The rationalization against making health care delivery more efficient? "Consolidated practices and salaried doctors will leave fewer options for patients and longer waiting times for routine appointments". Of course there is no data to support this.
IMHO Scott believes that patients and doctors should be free to prescribe whatever treatments or procedures they choose regardless if they actually work.
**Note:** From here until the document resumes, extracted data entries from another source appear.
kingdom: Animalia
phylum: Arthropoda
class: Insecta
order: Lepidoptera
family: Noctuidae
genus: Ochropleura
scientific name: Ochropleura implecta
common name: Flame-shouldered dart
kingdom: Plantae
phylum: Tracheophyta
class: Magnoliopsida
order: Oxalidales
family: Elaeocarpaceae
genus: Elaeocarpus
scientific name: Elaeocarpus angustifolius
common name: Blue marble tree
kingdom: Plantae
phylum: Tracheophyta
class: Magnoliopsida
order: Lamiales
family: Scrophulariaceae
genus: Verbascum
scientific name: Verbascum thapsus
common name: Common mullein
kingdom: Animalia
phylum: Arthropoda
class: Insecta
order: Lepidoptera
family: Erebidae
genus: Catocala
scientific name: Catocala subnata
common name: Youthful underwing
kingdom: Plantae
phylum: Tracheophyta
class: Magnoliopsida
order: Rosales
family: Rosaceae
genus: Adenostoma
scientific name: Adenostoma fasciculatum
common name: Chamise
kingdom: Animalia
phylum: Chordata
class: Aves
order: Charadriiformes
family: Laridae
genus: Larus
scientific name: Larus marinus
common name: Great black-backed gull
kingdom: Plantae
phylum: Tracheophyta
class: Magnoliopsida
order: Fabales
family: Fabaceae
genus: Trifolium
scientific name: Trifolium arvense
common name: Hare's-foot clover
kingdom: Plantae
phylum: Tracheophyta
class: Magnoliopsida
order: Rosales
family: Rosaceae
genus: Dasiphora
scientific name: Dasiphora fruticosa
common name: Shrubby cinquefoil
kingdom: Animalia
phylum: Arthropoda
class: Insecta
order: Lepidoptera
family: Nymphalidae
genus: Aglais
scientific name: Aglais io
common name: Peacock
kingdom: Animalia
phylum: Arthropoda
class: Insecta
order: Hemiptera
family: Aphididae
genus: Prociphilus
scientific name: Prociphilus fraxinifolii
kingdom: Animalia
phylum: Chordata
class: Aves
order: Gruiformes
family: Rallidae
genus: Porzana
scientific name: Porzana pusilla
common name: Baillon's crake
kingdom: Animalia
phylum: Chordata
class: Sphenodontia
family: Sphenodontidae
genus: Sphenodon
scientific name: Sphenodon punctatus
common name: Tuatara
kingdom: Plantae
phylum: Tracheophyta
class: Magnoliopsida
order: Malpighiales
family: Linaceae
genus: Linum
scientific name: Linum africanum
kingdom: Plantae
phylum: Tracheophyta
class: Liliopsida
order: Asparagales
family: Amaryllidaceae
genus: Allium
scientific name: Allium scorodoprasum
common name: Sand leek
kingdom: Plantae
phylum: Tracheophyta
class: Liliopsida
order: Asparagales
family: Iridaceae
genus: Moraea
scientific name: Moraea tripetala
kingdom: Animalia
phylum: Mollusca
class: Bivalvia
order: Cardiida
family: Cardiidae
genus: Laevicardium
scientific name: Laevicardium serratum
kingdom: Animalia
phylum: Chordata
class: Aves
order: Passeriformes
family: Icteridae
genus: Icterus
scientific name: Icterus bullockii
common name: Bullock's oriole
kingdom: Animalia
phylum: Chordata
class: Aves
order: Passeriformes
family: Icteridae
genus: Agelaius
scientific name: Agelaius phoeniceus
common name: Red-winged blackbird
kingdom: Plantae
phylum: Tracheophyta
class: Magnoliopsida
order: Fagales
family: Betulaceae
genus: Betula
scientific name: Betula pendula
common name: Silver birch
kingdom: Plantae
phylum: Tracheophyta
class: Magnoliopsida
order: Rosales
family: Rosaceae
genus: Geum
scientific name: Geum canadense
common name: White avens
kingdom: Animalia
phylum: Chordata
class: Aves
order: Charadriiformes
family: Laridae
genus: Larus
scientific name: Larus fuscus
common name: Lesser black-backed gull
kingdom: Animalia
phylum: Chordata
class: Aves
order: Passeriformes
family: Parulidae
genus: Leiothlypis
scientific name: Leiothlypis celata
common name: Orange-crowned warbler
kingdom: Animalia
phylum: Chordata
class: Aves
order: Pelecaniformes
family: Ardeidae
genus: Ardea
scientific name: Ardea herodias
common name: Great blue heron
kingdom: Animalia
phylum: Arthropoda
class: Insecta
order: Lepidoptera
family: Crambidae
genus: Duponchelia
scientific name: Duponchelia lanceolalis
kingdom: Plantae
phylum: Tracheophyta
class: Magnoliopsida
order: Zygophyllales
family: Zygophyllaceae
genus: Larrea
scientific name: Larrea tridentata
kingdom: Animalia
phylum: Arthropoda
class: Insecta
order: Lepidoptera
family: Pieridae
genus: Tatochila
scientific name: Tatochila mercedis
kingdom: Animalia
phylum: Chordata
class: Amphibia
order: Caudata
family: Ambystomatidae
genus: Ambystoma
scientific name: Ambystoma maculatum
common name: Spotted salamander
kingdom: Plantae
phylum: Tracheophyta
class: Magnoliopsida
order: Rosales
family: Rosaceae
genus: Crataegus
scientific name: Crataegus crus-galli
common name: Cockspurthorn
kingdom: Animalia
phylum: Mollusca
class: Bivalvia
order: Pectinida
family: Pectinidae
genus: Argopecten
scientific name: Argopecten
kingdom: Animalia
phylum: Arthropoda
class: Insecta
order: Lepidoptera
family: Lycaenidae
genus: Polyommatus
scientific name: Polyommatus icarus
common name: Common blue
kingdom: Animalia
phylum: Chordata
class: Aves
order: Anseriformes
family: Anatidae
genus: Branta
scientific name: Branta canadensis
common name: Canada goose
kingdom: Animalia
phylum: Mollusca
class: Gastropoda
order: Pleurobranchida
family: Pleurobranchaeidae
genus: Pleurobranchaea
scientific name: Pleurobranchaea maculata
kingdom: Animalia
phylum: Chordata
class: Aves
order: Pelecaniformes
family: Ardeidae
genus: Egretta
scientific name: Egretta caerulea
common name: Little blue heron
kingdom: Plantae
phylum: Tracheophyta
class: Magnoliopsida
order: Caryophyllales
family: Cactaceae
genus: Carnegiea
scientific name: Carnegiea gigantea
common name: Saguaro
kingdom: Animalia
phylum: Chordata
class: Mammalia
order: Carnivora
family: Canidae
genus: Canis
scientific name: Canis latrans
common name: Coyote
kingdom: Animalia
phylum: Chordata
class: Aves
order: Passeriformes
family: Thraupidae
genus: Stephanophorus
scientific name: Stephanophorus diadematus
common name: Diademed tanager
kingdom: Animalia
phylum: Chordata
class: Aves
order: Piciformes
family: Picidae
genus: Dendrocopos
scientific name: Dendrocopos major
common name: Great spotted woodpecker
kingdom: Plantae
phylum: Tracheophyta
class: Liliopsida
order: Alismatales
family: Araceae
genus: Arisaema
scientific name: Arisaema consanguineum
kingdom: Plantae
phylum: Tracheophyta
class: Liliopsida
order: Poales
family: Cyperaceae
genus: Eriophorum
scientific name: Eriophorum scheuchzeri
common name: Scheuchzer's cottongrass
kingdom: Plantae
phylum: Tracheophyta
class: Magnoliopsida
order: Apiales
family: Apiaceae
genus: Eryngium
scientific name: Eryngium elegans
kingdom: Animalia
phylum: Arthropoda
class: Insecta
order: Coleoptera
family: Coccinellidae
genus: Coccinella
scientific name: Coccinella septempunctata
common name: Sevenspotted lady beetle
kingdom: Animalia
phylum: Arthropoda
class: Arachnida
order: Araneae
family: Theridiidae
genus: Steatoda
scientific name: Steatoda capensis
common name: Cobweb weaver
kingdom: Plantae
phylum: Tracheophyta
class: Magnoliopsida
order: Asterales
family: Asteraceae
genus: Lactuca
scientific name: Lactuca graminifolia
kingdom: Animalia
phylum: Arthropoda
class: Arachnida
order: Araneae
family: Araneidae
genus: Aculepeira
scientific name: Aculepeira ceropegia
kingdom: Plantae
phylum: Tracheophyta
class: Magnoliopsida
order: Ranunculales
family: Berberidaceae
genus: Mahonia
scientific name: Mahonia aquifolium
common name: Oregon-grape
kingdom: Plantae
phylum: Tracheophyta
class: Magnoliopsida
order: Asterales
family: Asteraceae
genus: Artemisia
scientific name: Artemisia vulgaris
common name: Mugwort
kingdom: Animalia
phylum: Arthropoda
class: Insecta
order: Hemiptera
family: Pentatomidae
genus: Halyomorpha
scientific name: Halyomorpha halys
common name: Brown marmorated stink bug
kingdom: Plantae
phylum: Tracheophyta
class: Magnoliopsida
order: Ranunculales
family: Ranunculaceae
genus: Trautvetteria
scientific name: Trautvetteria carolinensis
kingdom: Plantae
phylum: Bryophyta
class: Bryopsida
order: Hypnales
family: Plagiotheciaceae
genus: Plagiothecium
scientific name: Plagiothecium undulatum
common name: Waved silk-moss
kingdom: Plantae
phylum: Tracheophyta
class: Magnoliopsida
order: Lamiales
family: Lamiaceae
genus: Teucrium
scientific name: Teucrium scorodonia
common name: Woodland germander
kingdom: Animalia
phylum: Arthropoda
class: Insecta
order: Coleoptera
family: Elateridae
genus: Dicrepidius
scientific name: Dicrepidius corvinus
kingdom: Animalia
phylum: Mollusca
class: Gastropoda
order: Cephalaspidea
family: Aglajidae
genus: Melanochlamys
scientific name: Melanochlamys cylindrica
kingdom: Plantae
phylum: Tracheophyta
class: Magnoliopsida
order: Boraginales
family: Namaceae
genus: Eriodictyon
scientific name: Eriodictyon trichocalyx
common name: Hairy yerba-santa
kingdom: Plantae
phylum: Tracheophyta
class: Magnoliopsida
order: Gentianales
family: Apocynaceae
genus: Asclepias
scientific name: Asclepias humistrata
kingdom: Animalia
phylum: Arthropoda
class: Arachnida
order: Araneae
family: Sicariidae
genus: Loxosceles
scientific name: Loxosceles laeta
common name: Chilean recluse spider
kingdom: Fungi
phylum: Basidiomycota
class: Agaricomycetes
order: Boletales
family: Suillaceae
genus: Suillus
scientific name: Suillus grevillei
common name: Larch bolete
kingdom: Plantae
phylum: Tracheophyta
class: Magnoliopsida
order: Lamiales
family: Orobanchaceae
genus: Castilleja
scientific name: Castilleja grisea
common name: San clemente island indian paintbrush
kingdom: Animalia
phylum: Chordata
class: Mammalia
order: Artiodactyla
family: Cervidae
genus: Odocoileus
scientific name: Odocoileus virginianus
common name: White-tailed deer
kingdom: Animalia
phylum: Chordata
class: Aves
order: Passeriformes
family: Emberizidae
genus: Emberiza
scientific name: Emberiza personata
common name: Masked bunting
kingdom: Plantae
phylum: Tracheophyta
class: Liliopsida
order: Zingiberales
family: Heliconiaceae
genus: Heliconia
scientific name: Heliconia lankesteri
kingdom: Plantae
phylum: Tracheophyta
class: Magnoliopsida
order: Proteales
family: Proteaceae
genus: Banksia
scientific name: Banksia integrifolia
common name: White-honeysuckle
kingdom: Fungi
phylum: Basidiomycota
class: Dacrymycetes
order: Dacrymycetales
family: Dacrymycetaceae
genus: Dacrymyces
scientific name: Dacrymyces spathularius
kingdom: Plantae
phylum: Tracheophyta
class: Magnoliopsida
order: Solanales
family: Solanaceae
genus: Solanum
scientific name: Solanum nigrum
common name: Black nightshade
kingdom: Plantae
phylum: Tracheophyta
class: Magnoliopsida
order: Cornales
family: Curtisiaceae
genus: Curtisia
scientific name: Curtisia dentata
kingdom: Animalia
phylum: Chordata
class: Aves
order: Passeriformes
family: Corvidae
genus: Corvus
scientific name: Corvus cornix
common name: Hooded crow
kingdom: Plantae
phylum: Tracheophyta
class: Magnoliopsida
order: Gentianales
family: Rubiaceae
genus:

Today the Washington Posts shows what happens when doctors start building their own treatment centers in very cost effective areas: "Increase in health tests, procedures is raising costs in frugal Utah". Turns out that when you buy expensive equipment and suites you use them: "Between 2000 and 2007, Medicare spending in the Provo region rose on average 8.6 percent a year, nearly double the average national rate of 4.7 percent, according to the Dartmouth Atlas of Health Care, which analyzes geographic variations in medical spending. Provo's growth occurred as Medicare beneficiaries underwent surgeries more frequently and spent more of their dying days in intensive care units."
And since employers subsidize the majority of insurance premiums, the WSJ path will lead to increasing costs for businesses and taxpayers. But I guess that's o.k.